■ **DATASET RECORDS**

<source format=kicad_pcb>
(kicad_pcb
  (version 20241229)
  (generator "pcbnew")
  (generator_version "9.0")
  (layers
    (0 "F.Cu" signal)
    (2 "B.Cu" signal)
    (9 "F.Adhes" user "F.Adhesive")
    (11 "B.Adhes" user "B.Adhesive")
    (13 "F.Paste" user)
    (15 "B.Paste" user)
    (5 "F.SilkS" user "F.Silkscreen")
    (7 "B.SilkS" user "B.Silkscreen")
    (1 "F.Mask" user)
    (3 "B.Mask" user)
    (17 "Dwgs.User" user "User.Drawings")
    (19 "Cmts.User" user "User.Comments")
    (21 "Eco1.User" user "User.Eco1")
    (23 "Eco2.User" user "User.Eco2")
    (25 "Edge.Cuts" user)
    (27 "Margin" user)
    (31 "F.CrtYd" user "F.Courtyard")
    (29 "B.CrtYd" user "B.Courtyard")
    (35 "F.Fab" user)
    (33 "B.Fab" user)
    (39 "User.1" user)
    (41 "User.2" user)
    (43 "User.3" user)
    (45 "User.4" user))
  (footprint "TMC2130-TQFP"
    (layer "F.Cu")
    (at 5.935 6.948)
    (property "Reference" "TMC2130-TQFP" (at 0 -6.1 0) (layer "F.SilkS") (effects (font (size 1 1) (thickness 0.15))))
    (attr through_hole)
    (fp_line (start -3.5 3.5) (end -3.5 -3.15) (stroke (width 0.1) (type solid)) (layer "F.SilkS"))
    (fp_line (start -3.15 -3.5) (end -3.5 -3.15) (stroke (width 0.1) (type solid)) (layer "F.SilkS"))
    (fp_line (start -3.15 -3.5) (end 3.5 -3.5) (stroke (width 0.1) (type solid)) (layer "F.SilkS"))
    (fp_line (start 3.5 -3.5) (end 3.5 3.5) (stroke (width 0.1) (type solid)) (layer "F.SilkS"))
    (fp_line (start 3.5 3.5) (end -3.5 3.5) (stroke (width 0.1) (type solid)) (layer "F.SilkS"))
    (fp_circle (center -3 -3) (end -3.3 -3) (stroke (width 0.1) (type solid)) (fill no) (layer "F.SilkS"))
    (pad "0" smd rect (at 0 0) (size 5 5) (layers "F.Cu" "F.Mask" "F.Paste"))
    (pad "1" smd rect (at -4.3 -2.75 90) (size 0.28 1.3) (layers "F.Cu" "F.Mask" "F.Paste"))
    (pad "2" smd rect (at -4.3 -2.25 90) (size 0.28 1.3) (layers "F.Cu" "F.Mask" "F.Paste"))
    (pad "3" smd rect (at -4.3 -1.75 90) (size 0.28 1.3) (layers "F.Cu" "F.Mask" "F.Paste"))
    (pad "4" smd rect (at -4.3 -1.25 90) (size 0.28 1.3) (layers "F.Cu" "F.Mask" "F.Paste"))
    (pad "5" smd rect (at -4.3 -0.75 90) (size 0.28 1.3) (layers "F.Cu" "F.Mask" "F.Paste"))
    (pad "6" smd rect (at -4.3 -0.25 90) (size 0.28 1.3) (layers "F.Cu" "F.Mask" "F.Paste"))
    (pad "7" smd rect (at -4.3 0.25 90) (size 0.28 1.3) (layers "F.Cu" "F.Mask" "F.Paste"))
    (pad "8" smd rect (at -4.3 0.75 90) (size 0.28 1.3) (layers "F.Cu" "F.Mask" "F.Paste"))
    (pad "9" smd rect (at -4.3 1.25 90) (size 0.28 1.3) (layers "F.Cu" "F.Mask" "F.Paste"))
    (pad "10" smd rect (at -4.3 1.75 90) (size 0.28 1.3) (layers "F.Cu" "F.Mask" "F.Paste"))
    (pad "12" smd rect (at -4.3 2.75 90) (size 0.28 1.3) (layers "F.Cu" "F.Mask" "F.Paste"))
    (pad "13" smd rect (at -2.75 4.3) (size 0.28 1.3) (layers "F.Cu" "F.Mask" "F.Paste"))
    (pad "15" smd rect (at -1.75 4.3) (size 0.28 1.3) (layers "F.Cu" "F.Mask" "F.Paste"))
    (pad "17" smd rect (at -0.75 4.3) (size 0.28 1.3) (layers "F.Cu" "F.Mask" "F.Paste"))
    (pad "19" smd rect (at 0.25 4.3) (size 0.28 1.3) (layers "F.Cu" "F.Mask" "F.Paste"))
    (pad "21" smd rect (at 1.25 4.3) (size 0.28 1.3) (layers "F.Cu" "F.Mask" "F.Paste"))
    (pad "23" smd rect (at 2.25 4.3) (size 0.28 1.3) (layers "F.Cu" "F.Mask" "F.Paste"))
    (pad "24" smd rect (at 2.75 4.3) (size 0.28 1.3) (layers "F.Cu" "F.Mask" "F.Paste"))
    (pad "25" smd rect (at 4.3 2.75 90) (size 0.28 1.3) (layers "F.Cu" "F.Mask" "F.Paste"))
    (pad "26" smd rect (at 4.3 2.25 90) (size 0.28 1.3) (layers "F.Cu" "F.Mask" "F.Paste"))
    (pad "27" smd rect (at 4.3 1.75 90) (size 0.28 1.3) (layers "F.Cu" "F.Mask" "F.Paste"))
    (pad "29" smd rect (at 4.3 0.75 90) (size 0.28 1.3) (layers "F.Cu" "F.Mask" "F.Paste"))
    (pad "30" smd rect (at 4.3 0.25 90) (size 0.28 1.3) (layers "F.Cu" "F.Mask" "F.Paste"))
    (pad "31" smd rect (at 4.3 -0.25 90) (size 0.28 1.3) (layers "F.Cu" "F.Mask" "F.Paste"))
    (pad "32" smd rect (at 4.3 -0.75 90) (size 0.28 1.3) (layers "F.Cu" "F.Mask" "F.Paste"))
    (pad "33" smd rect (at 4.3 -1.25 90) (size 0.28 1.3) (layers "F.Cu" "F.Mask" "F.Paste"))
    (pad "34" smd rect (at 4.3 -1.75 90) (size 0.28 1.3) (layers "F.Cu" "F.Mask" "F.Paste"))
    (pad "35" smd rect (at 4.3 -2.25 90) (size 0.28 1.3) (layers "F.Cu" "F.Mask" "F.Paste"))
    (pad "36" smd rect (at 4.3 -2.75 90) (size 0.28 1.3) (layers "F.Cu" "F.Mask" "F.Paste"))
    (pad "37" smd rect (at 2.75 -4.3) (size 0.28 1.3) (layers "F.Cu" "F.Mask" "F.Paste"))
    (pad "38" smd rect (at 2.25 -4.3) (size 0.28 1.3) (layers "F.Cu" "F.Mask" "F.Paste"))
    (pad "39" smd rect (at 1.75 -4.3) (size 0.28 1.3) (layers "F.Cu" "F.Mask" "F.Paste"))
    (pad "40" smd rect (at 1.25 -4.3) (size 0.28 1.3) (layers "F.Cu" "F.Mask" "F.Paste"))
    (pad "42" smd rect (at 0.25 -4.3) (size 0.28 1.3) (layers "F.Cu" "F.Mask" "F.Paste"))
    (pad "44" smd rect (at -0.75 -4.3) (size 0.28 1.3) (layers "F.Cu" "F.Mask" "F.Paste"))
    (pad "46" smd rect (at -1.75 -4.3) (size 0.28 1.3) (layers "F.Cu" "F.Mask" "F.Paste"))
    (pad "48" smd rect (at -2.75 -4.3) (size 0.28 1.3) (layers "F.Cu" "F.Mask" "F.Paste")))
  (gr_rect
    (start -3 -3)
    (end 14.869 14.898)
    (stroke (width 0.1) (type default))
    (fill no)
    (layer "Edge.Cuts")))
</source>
--
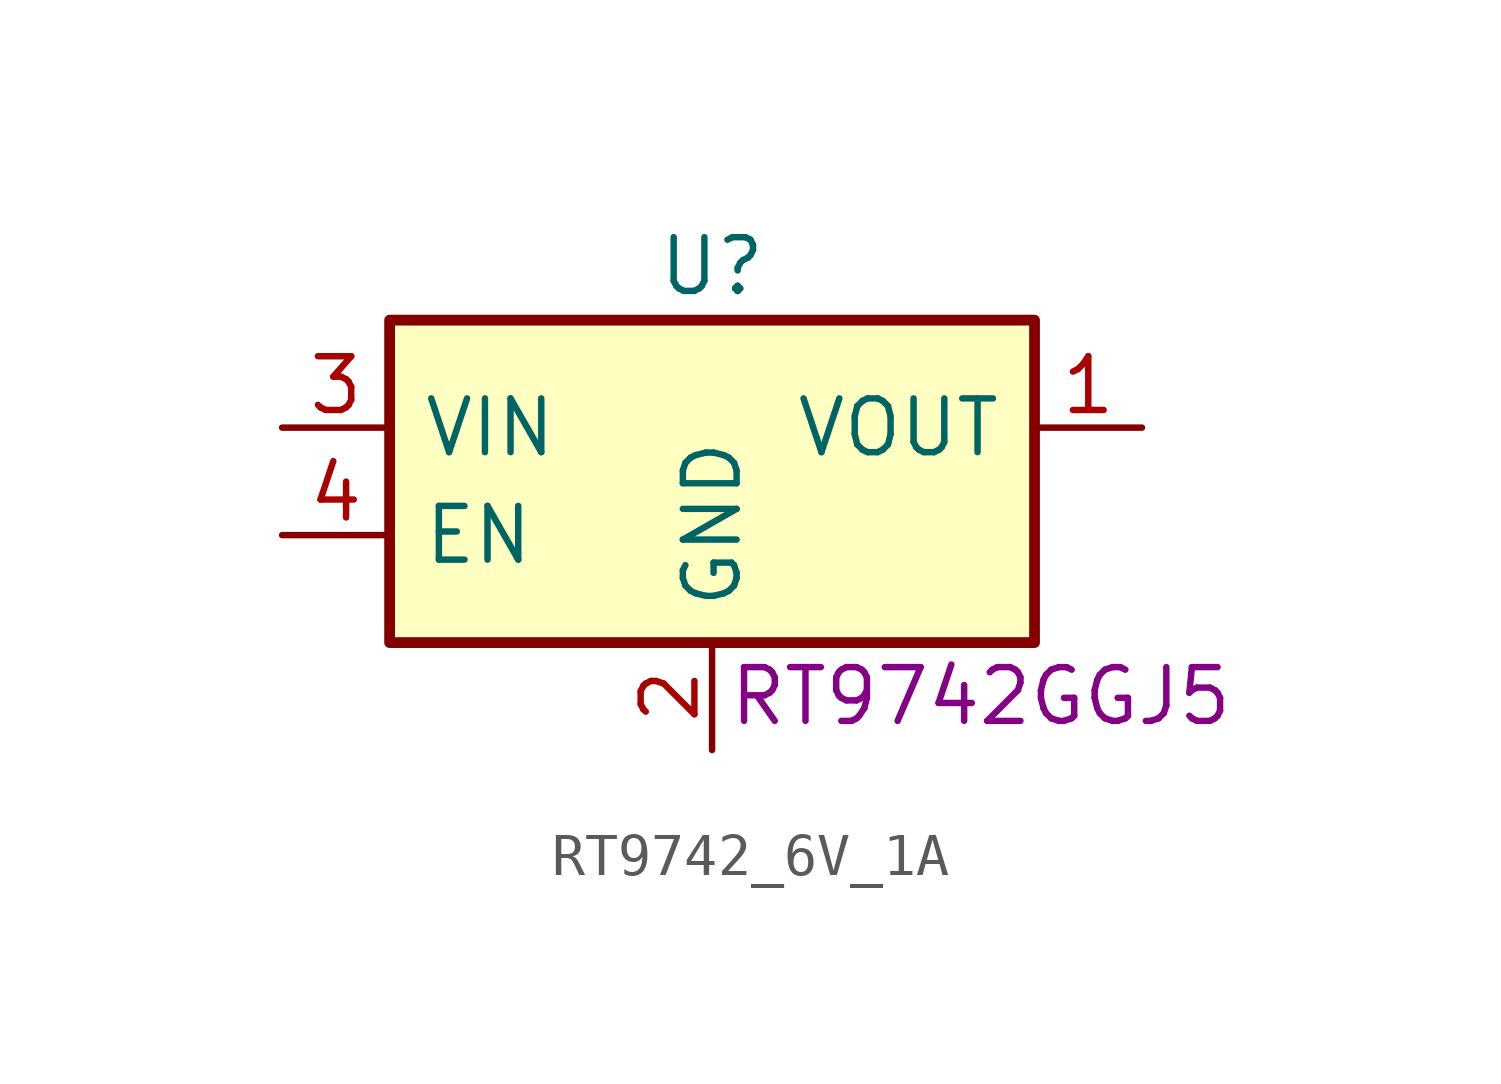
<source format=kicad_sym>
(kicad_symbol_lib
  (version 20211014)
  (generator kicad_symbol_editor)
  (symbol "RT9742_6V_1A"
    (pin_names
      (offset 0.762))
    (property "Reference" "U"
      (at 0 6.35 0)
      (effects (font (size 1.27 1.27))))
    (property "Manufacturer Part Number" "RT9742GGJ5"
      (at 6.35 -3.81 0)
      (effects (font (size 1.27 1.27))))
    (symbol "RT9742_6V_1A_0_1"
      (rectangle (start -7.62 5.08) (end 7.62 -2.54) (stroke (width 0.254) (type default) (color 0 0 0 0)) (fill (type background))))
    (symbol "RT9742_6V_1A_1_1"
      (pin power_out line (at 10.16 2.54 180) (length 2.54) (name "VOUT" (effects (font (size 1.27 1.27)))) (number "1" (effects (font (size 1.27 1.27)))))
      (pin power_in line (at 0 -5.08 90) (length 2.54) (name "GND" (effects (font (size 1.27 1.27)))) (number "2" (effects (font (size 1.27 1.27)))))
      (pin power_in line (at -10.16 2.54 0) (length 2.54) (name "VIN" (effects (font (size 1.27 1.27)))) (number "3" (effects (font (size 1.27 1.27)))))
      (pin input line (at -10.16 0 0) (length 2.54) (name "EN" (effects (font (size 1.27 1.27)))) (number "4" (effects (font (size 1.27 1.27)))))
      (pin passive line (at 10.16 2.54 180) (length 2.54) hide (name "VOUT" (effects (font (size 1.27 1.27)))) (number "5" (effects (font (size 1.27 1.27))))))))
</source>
--
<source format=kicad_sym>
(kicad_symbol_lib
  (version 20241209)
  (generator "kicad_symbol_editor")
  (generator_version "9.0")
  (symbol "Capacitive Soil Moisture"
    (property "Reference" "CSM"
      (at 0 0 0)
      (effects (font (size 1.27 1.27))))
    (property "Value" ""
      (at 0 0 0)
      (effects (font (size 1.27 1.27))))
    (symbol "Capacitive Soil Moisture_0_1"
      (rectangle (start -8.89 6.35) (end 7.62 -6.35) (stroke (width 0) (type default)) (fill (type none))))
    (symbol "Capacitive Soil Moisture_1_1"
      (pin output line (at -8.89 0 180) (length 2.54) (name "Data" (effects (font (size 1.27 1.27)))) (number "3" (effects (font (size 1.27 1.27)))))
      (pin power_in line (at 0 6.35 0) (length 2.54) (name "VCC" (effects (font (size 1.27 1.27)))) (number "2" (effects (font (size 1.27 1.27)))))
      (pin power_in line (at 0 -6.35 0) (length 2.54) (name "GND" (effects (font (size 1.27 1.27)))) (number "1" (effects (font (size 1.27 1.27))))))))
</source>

■ **TASK GOAL**
Report, for the data above, every line in which the string "Adhesive" appears.

■ **OUTPUT OF THE EXERCISE**
    (9 "F.Adhes" user "F.Adhesive")
    (11 "B.Adhes" user "B.Adhesive")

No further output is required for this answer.